Of course, we may sense that our grab will entail risks of long-term chaos. Yet we often rationalise grabbing anyway. “Act in haste, repent at leisure.” That’s an old saying “custom-designed for the case of tattoos.”

In short, although our mindless primitive instincts lack the malice of a Prince of Darkness, their ability to create chaos is just as impressive.

What’s at stake?

Obviously, a clear understanding of how our primitive software uses our appetites to shove us around means it’s wise to question these loud, insistent signals. Ideally we endeavour to hear “the still small voice” before choosing a course of action. For some of us that may mean pausing to think things through before acting. For others it may mean making the more ambitious effort to hear from our inner sage, however we do that.

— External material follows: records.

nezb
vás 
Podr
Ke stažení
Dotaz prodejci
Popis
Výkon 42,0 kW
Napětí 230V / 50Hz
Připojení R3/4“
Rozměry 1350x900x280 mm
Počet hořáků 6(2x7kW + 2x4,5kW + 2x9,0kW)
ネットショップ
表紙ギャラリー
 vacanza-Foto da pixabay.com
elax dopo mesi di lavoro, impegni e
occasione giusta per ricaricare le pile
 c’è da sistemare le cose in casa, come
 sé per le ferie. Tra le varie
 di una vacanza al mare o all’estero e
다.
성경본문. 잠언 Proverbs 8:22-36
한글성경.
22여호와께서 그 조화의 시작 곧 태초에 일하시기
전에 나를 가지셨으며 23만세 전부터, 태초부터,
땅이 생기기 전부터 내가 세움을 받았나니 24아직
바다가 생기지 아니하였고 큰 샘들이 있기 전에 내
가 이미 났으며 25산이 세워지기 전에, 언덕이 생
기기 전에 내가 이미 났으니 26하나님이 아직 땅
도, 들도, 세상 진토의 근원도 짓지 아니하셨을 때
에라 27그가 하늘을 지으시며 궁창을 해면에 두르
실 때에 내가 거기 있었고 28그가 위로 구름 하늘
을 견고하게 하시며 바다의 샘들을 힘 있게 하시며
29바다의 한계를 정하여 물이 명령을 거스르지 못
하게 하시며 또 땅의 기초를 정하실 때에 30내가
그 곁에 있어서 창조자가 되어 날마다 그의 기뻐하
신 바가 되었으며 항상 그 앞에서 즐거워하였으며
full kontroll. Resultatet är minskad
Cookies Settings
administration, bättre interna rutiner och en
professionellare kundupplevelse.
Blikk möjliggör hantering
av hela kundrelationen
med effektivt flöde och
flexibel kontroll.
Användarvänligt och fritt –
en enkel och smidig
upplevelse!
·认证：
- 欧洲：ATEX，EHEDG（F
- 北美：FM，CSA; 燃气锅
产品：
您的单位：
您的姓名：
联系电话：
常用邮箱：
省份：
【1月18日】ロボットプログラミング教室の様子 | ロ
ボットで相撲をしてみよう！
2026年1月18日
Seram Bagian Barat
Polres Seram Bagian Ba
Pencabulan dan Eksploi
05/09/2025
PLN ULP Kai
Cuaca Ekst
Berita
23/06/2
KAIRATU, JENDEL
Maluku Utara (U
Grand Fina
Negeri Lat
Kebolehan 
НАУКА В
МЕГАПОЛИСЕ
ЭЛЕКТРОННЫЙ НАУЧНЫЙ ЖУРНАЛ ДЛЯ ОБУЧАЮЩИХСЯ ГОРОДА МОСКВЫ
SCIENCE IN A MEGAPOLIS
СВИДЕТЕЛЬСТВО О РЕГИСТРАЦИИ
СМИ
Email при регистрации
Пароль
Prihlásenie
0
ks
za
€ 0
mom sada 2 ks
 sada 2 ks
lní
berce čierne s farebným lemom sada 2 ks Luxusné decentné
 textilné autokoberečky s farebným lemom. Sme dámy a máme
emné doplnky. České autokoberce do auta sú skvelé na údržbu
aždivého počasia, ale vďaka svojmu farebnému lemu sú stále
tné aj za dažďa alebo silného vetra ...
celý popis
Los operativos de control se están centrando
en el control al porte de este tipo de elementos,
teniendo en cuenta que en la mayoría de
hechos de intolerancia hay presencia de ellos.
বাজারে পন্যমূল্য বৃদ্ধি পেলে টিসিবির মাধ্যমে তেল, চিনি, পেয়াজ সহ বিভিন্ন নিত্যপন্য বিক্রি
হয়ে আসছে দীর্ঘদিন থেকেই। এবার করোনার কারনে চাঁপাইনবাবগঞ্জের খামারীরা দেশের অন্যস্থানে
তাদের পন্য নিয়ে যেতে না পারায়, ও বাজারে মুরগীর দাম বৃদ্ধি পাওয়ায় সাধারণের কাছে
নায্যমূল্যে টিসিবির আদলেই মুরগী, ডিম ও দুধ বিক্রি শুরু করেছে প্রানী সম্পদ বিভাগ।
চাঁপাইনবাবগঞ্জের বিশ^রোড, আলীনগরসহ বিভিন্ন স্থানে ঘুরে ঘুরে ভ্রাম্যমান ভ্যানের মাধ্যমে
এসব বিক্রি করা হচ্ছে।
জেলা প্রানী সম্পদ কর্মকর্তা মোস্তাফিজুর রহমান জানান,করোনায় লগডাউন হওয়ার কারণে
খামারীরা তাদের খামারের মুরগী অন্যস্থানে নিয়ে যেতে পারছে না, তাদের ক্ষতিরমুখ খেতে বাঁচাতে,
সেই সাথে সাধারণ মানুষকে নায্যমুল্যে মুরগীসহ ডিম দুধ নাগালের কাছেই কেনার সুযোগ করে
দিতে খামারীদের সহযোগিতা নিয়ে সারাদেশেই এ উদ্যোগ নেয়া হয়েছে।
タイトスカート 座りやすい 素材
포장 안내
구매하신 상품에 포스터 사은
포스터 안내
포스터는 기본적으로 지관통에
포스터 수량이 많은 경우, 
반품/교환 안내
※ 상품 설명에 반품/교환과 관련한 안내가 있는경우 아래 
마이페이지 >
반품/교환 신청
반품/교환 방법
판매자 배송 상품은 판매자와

It is important too to prepare for the unexpected by building resilience to stress. When we’re tired or hungry for instance, or otherwise under pressure, those mammalian instincts work at lightning speed. It can be much harder to steer for what serves us best.

Intriguingly, the implications of “not running on impulses” may be far broader than we generally realise. Our mammalian drives/appetites function by generating feelings of scarcity. Think about it. Whether horniness or hunger, such feelings are sensations of lack. They drive us by making us feel like we must have something from outside ourselves to feel okay. They work at a subconscious level and can feel like a threat to our very survival, a matter of life or death.

But what if our collective thoughts, feelings and expectations shape our experience of the material plane? If so, our collective feelings of lack would inevitably show up as a downward spiral, despite occasional advances. In this way, we would inadvertently create stagnation and chaos, a sort of hell. Hmmm….

The antidote of wholeness

Practices like Synergy and meditation help counter the spiral of collective deterioration. Deep feelings of wholeness (freedom from feelings of lack) sculpt a very different experience of materiality. Better yet, the more you practice them, the quieter your mammalian impulses, and the easier it is to steer for your true wellbeing.

So, do everyone a favour including yourself. Find a Synergy partner and generate powerful feelings of contentment and serenity. Do that until you’re satisfied.

And remember: the devil is merely our collective personification of mindless mammalian impulses. Don’t be deceived.


* The main character in Goethe’s Faust was tempted by Mephistopheles, who promoted ‘desire’ for material things. Goethe recognised that untrammelled desire, i.e., giving in to appetitive cravings and fantasies, was the root of “evil”. The big question in the book was whether humans would stop chasing their appetites and seek reunion with the divine instead. At the start, Lucifer said he’d win. God had no concern that in the end everyone would choose reunion. That’s what free will is all about.